* THE DATA *
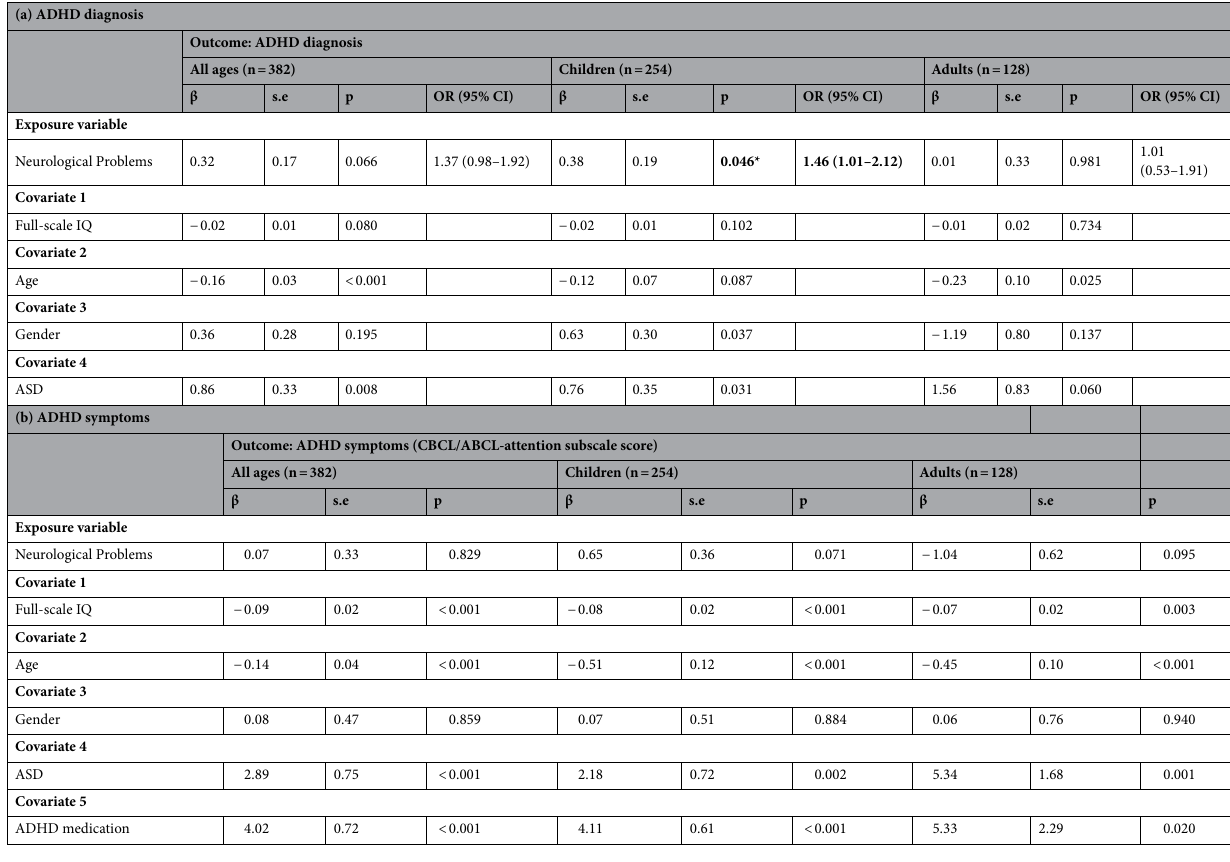
Table 3. Associations between neurological problems and ADHD in the total sample. Bold values indicates statistical significance *p < 0.05. ADHD attention-deficit/hyperactivity disorder, ASD autism spectrum disorder, CBCL the Child Behavior Checklist, ABCL Adult Behaviour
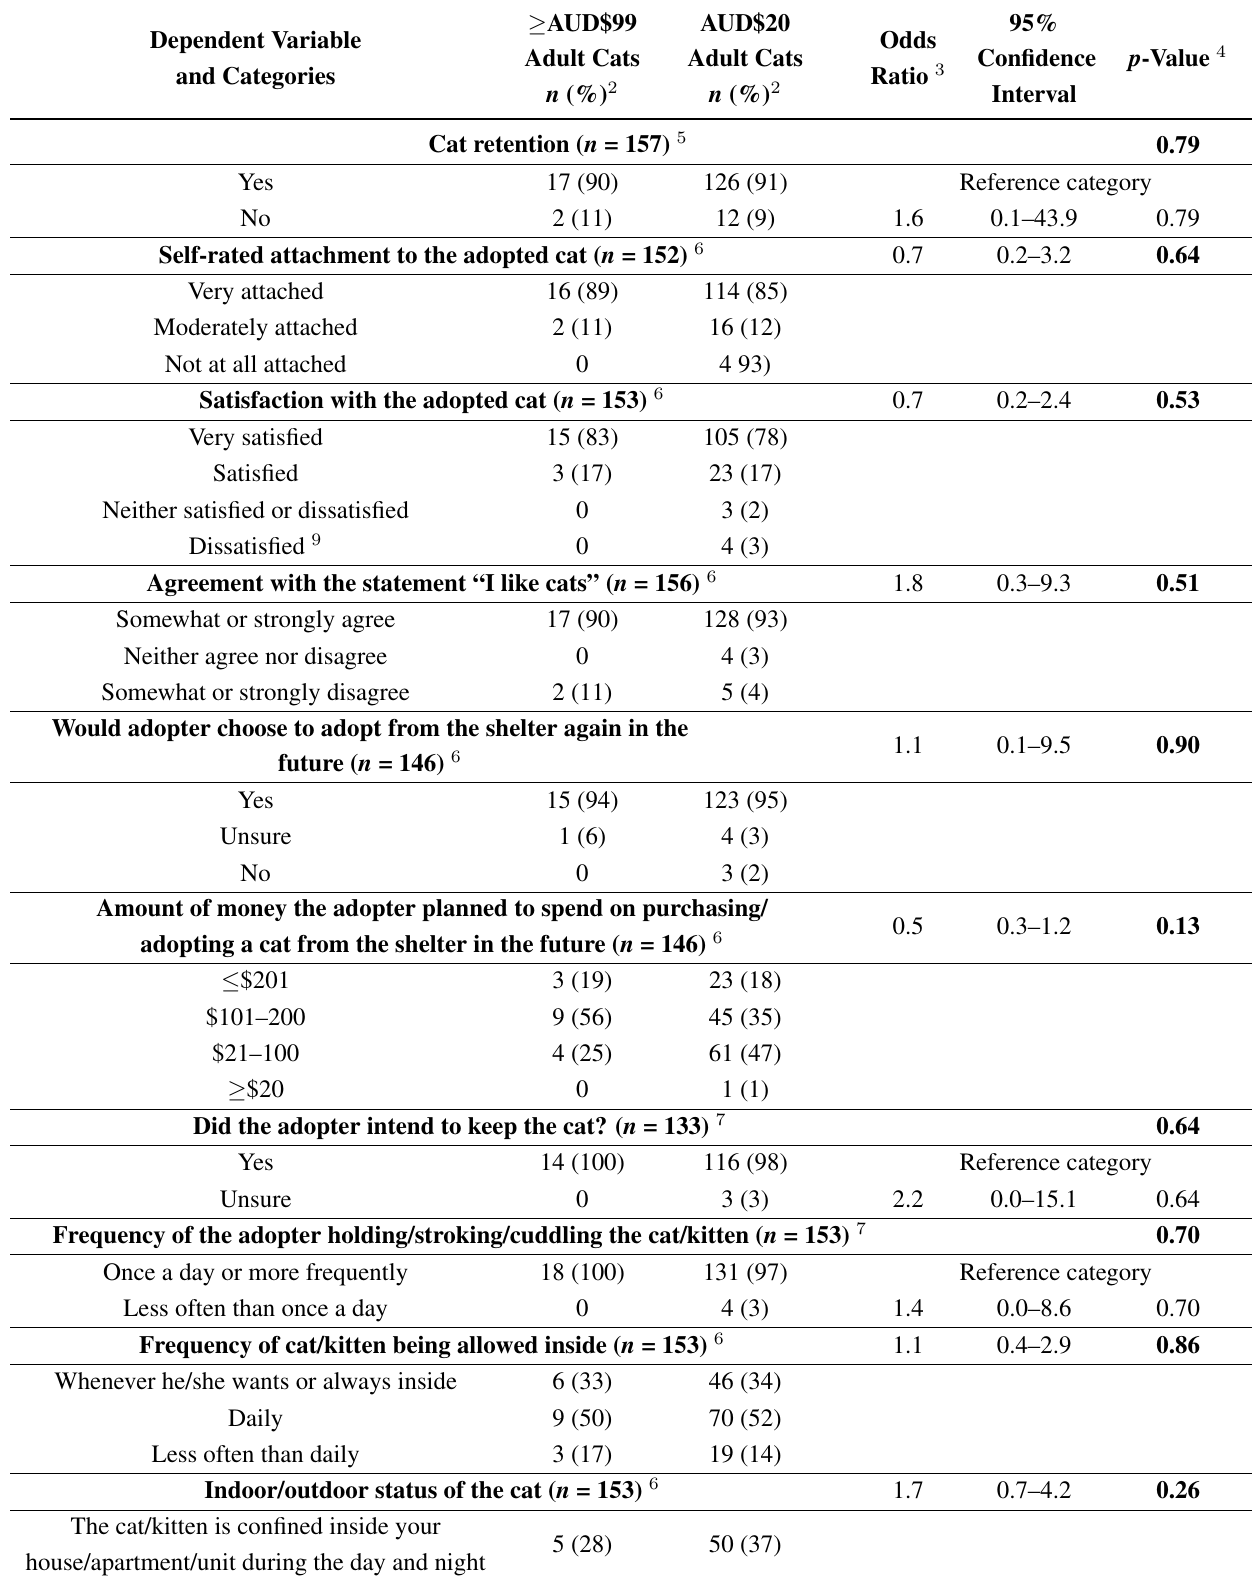
Table S5. Distributions of adoption outcomes by cat adoption price for 152 adult cats adopted from an animal shelter in Australia in 2013 for variables with overall p -values ≥ 0.05 on univariable analyses comparing distributions between adoption price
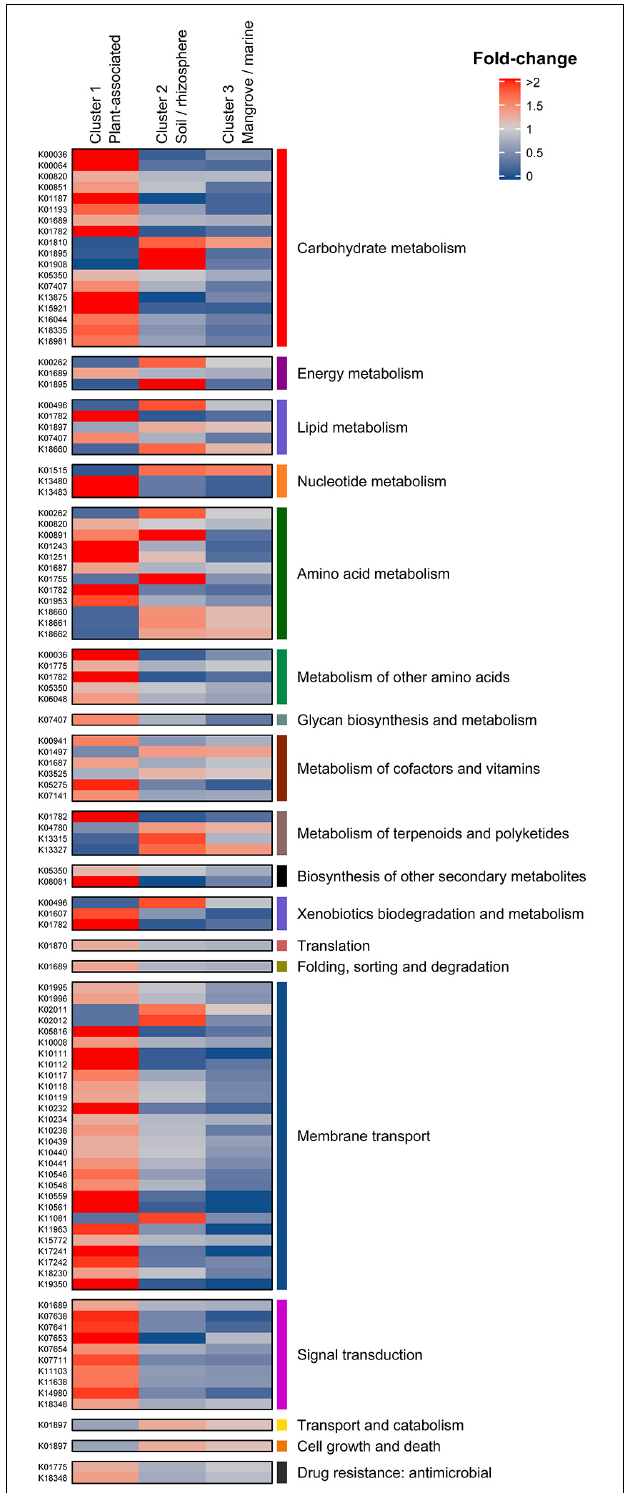
FIGURE 4 | Differential KEGG annotations between Cluster 1 (Plant associated), Cluster 2 (Soil/rhizosphere), and Cluster 3 (Mangrove/marine). Annotations are grouped in their corresponding KEGG categories (first and last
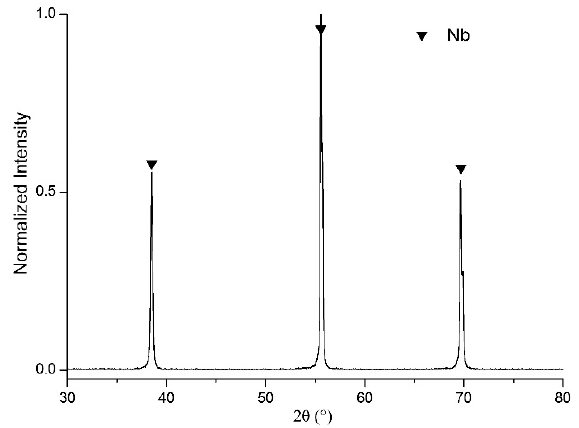
Figure 10. XRD pattern of CPC No. 3.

* EXERCISE DIRECTIONS *
Each line containing the word "Table" needs to be copied from the data above.

* RESPONSE FOR THIS EXERCISE *
Table 3. Associations between neurological problems and ADHD in the total sample. Bold values indicates statistical significance *p < 0.05. ADHD attention-deficit/hyperactivity disorder, ASD autism spectrum disorder, CBCL the Child Behavior Checklist, ABCL Adult Behaviour
Table S5. Distributions of adoption outcomes by cat adoption price for 152 adult cats adopted from an animal shelter in Australia in 2013 for variables with overall p -values ≥ 0.05 on univariable analyses comparing distributions between adoption price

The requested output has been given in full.